In [73]:
import numpy as np
from tensorflow.keras.preprocessing.text import Tokenizer
from tensorflow.keras.preprocessing.sequence import pad_sequences
from tensorflow.keras.models import Sequential
from tensorflow.keras.layers import Embedding, LSTM, Dense
from tensorflow.keras.utils import to_categorical

## Load and Preprocess the Text

In [56]:
# Sample text (you can replace this with a larger dataset)
text = """
Long Short-Term Memory (LSTM) networks, a variant of Recurrent Neural Networks (RNNs), are particularly effective for next word prediction tasks due to their ability to retain long-term dependencies in sequential data. These networks solve the vanishing gradient problem that limits traditional RNNs by introducing a memory cell and gated mechanisms to control the flow of information.
For next word prediction, an LSTM processes input sequences, such as a sentence fragment, to predict the most probable word that follows. The model starts by tokenizing and encoding the text into numerical sequences, ensuring that each word is represented as a unique token. During training, sliding windows of word sequences are created to generate input-output pairs, where the input is a sequence of preceding words and the output is the next word.

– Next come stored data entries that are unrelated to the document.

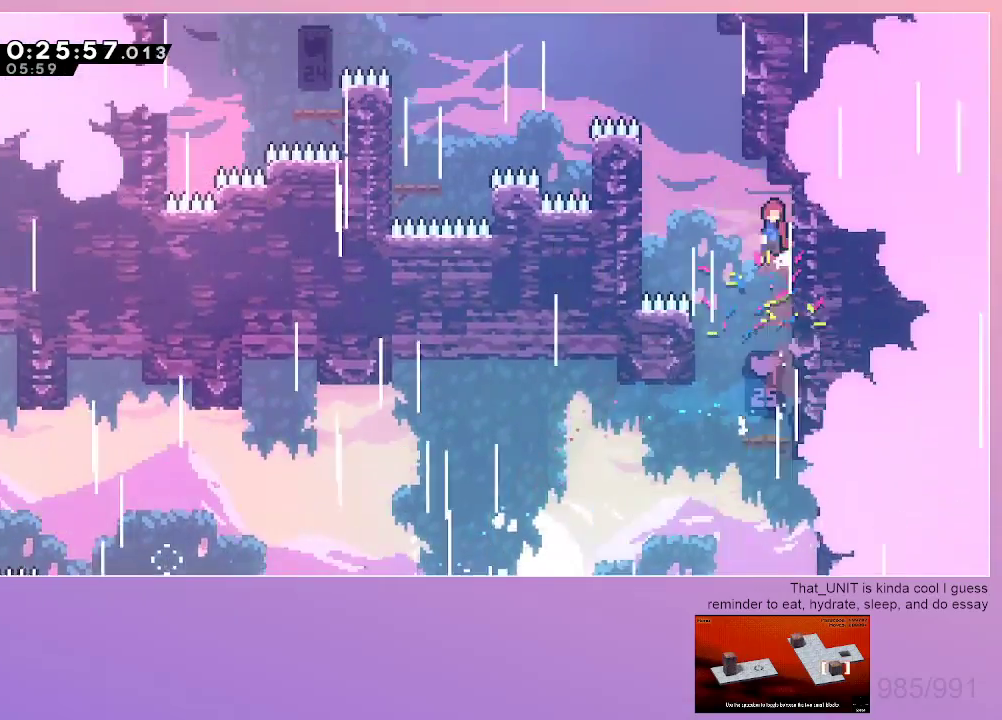
{"keys": ["grab", "jump", "left"], "events": [[34, "up", "up"], [84, "grab", "down"], [84, "left", "down"], [184, "dash", "up"], [284, "jump", "up"], [317, "jump", "down"]]}
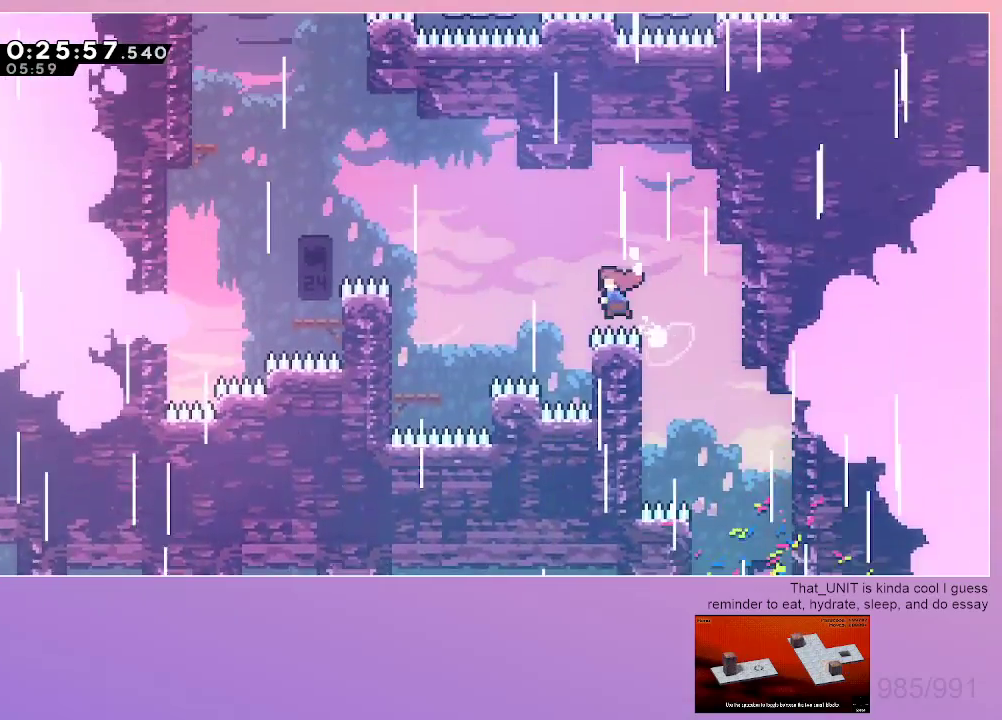
{"keys": [], "events": [[17, "dash", "down"], [17, "jump", "up"], [100, "grab", "up"], [200, "dash", "up"], [200, "down", "down"], [434, "down", "up"], [484, "left", "up"]]}
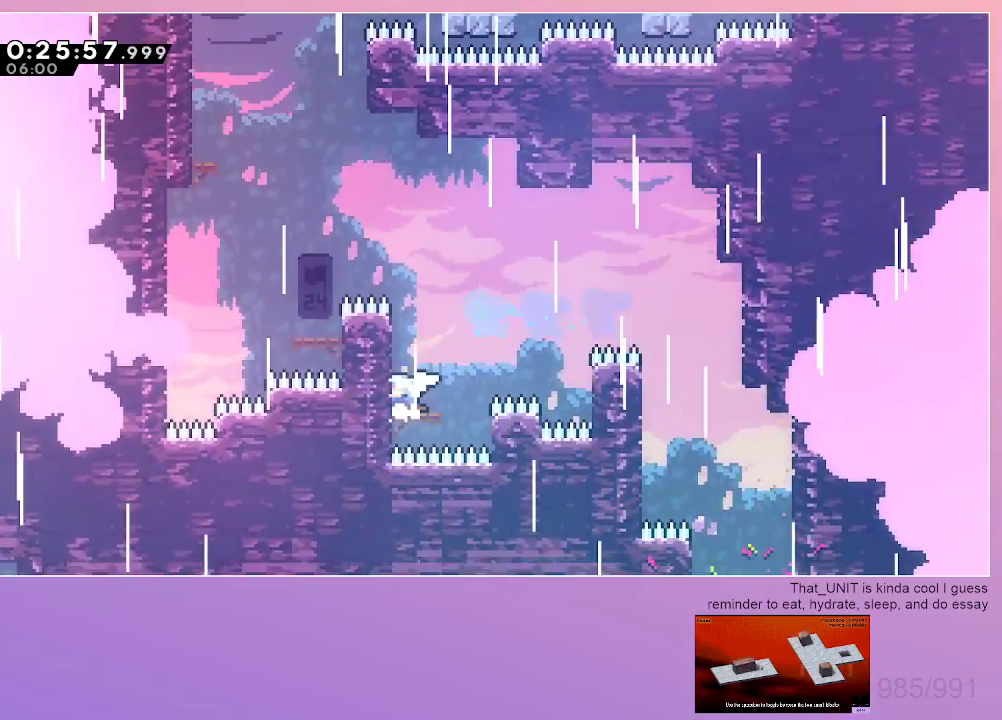
{"keys": ["dash", "jump", "up"], "events": [[34, "dash", "down"], [34, "up", "down"], [217, "dash", "up"], [267, "dash", "down"], [500, "jump", "down"]]}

After passing through an embedding layer for dense word vector representations, the LSTM layer captures temporal dependencies in the input sequence. A final dense layer with a softmax activation predicts the probability of each word in the vocabulary as the next word. The model learns contextual relationships in text, enabling it to generate coherent and meaningful predictions. For example, given the input "The weather is very," the model might predict "sunny" as the next word.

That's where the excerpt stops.